Here we have a second take on my new layout (100K Image, 1024x528 pixels). Of course the image is extra wide, when it's an actual page I'll be able to put the wings as a centered background, so they'll get clipped if your browser is narrower, but there's no horizontal scrolling unless you are running at lower than 800x600 or surfing extra narrow.
Might as well weigh in on the whole fixed width vrs. flexible discussion that has resurfaced because of an actual argument on the side of fixed width - that being that full screen width text is hard to read. Yes, full width text is crap typography, but that doesn't rule out the multi-medium accessibility benifits of liquid layout, or mean that liquid layout can't be done well.
The most effective flexible layouts that I have seen (such as douglas bowman's stopdesign) and mimicked in my own work are those that have their body content set to somewhere between 50 and 60 percent of the screen width.

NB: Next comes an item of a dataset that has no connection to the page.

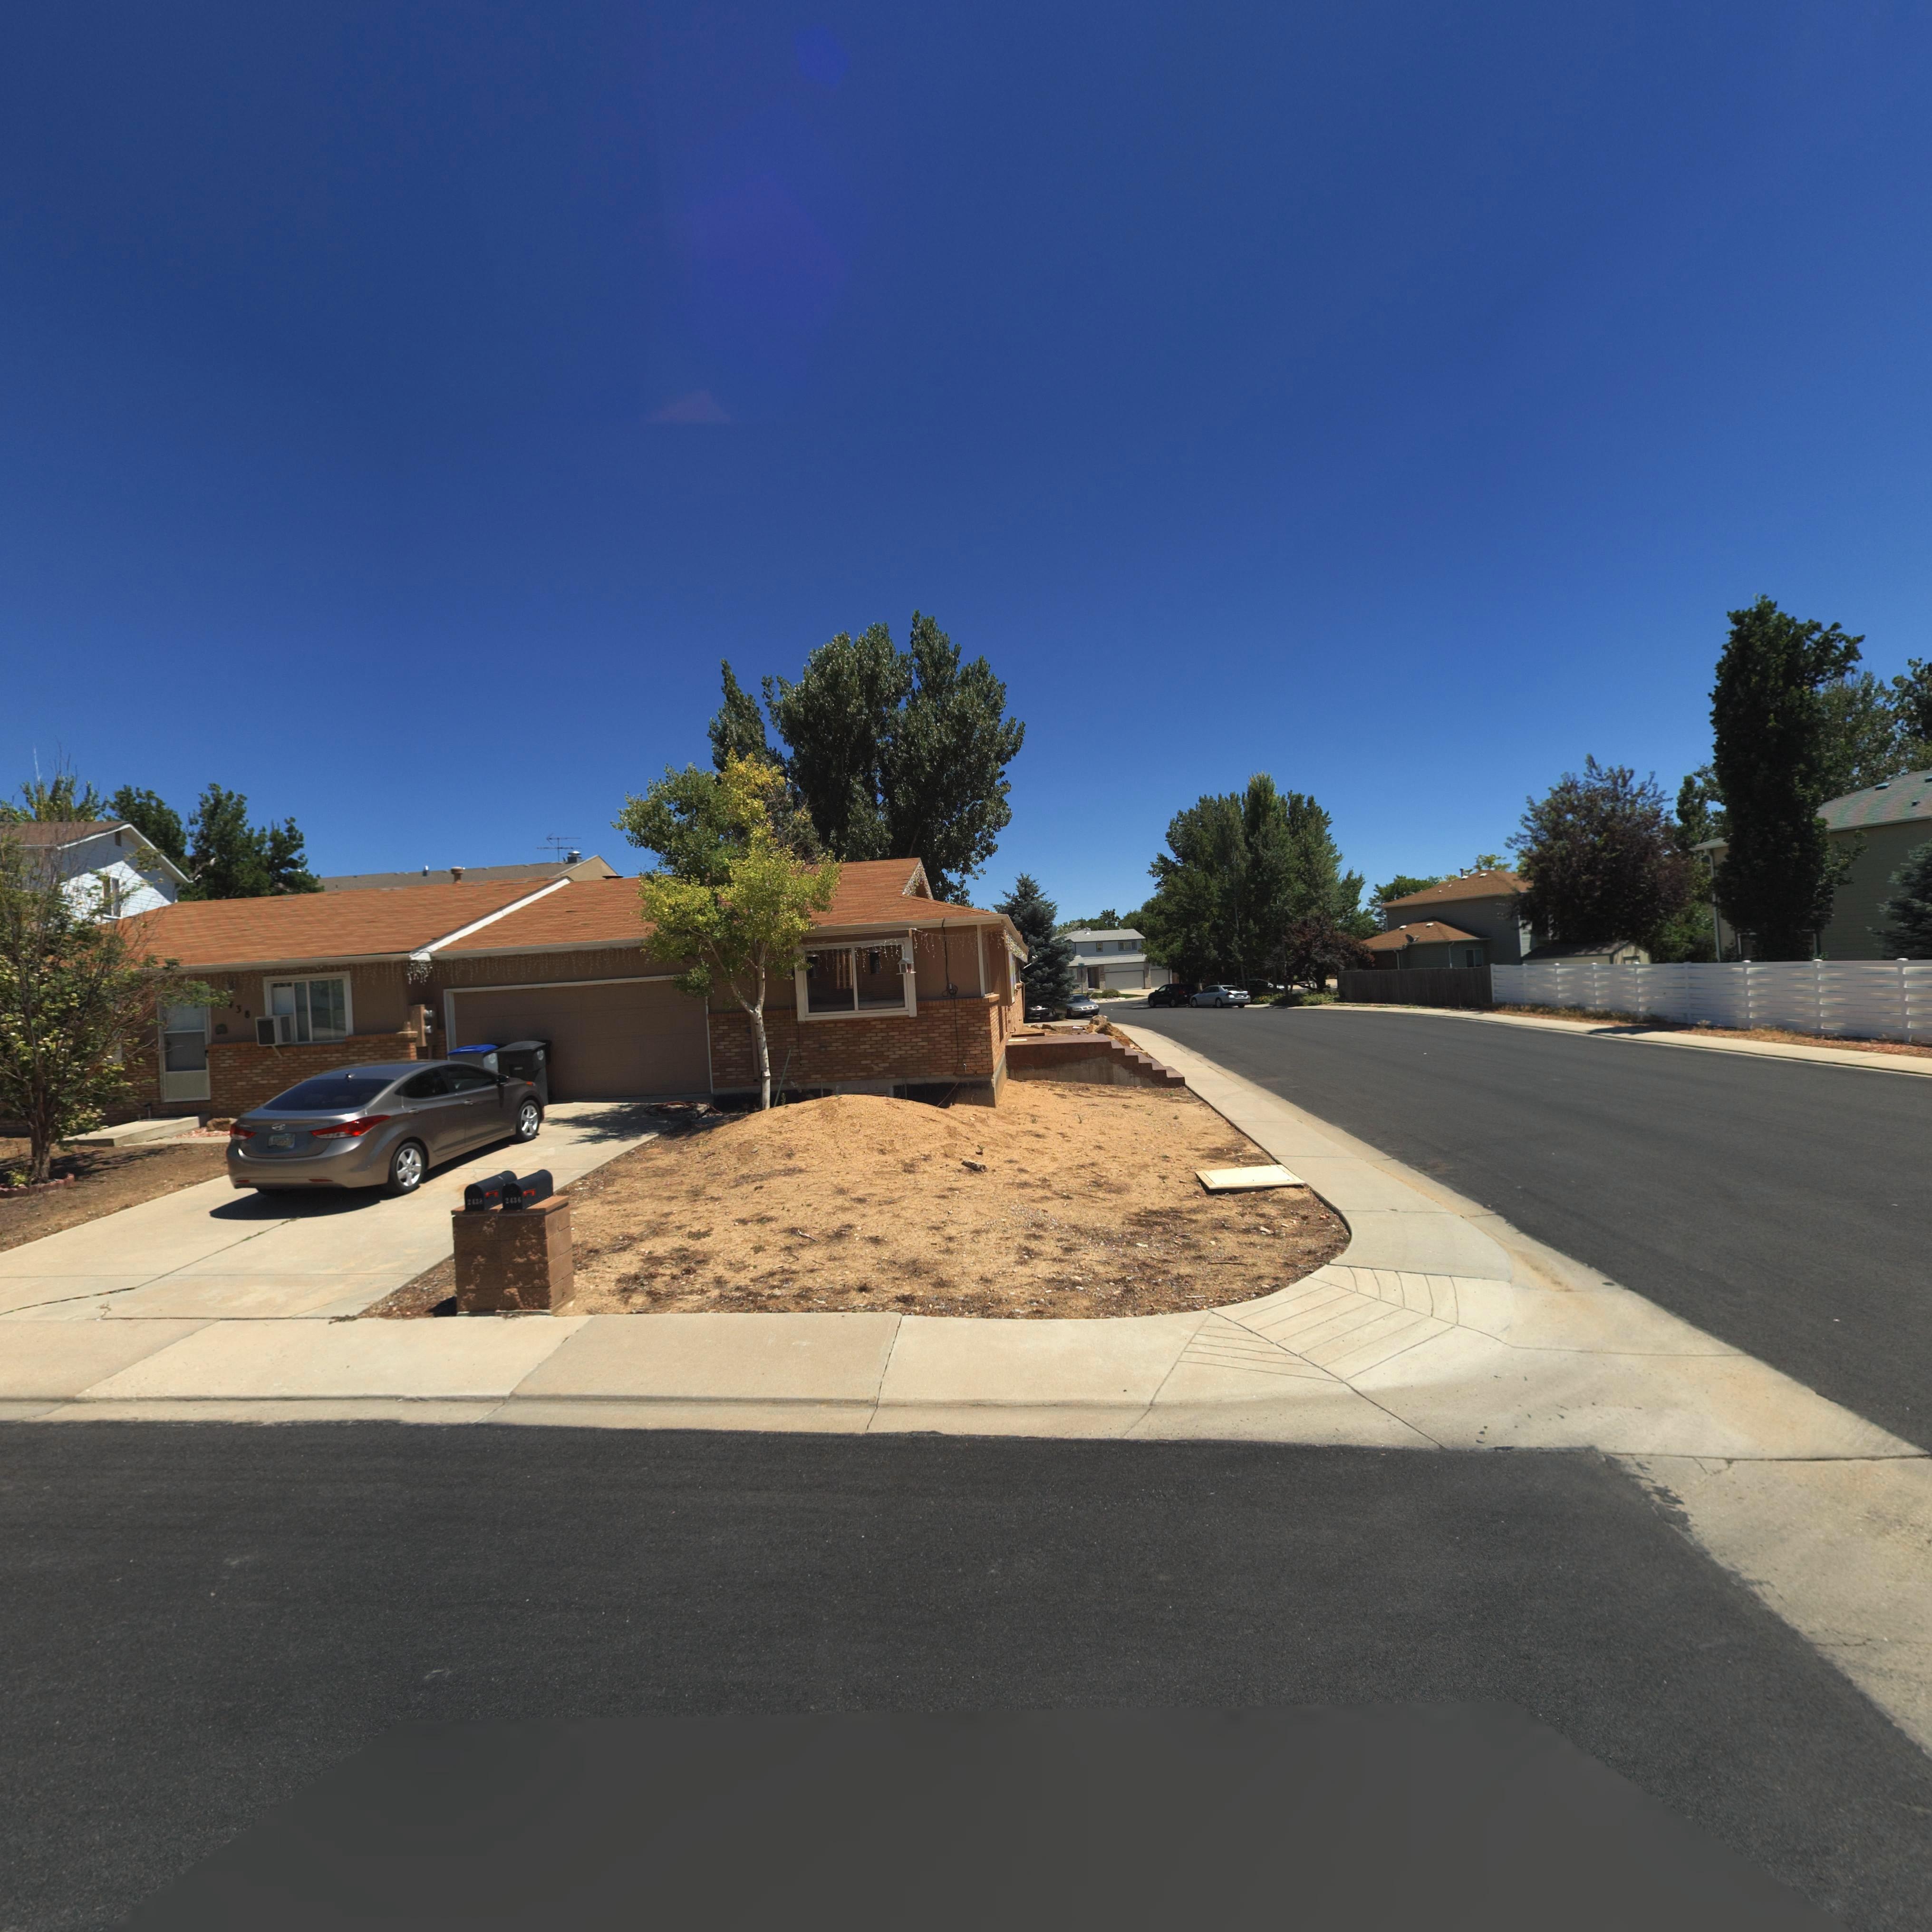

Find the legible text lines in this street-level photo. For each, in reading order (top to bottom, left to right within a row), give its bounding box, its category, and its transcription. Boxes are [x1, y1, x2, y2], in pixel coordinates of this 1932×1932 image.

[227, 1000, 250, 1018] StreetNumber: *38
[467, 1198, 483, 1205] StreetNumber: 2438
[504, 1197, 521, 1204] StreetNumber: 2436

That way the content is a good width anywhere between 800 and 1024 pixels wide, and reasonable at other sizes. I think the key part that many flexible layouts lack are good margins. We're not printing out cheap paperback novels with ink to the edge of the page leaving no room for thumbs, let's let our layouts breath a little. I'd also be impressed to see more layouts done with their margins set in em or %.
With this site I have gone over to the dark side because, as with the force, power is more easily acheived. I have always had trouble coding layered designs into flexible pages. Part of the reason most of the zen garden designs are fixed width I suspect.